Nitrogen gas adsorbed on charcoal to the extent of 0.387 cm³/g at a pressure of 1.6 atm and at tempe — Surface Chemistry Chemistry Question
Question
Nitrogen gas adsorbed on charcoal to the extent of 0.387 cm³/g at a pressure of 1.6 atm and at temperature of 200 K, but at 250 K the same amount of adsorption was achieved only when the pressure was increased to 32 atm.
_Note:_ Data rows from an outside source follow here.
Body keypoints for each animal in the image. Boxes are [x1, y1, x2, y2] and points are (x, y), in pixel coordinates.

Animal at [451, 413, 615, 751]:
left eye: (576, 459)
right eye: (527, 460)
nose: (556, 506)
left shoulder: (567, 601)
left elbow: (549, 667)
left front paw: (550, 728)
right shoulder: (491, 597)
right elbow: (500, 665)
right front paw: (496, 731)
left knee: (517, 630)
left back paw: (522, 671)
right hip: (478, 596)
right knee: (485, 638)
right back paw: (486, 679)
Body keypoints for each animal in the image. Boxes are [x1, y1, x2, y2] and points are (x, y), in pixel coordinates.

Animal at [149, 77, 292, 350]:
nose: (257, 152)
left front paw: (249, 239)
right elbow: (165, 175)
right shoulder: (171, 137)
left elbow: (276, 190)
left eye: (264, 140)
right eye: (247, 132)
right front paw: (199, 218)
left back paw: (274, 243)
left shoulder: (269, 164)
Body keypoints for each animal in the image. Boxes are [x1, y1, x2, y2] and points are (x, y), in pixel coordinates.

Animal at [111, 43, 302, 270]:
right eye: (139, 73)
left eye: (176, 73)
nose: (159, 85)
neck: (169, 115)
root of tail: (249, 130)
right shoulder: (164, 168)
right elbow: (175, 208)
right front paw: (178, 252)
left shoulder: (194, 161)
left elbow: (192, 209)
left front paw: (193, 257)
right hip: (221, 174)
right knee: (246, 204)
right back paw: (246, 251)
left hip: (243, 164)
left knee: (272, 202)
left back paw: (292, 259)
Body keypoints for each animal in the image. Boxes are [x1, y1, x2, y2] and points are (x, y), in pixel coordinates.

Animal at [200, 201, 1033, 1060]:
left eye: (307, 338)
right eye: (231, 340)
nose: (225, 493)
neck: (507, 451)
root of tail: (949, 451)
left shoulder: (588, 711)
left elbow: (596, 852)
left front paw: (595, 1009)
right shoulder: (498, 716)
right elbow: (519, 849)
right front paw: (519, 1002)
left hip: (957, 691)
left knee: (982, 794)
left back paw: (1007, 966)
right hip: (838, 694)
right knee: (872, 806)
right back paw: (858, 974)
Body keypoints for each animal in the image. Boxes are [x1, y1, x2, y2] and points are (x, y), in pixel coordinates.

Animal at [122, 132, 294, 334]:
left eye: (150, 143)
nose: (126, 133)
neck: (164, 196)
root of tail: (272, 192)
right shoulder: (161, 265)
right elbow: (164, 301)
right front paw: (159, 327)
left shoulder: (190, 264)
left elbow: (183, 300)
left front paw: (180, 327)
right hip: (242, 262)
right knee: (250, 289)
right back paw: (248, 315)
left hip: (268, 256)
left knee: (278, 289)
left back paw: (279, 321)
The magnitude of molar enthalpy of adsorption (in kcal/mol) of nitrogen on charcoal is (ln 2 = 0.7)
💡 Solution & Explanation
For a constant amount of adsorption, the Clausius-Clapeyron equation gives the isosteric enthalpy of adsorption: ln(P₂/P₁) = (-ΔH_ads / R) (1/T₁ - 1/T₂). Here, P₁ = 1.6 atm at T₁ = 200 K, and P₂ = 32 atm at T₂ = 250 K. ln(32/1.6) = ln(20) = ln(10) + ln(2). Taking ln(10) ≈ 2.3 and given ln(2) = 0.7, ln(20) = 3.0. Substituting into the equation: 3.0 = (-ΔH_ads / 2) × (1/200 - 1/250) = (-ΔH_ads / 2) × (50 / 50000) = -ΔH_ads / 2000. ΔH_ads = -6000 cal/mol = -6 kcal/mol. The magnitude is 6 kcal/mol. Therefore, correct answer is 6.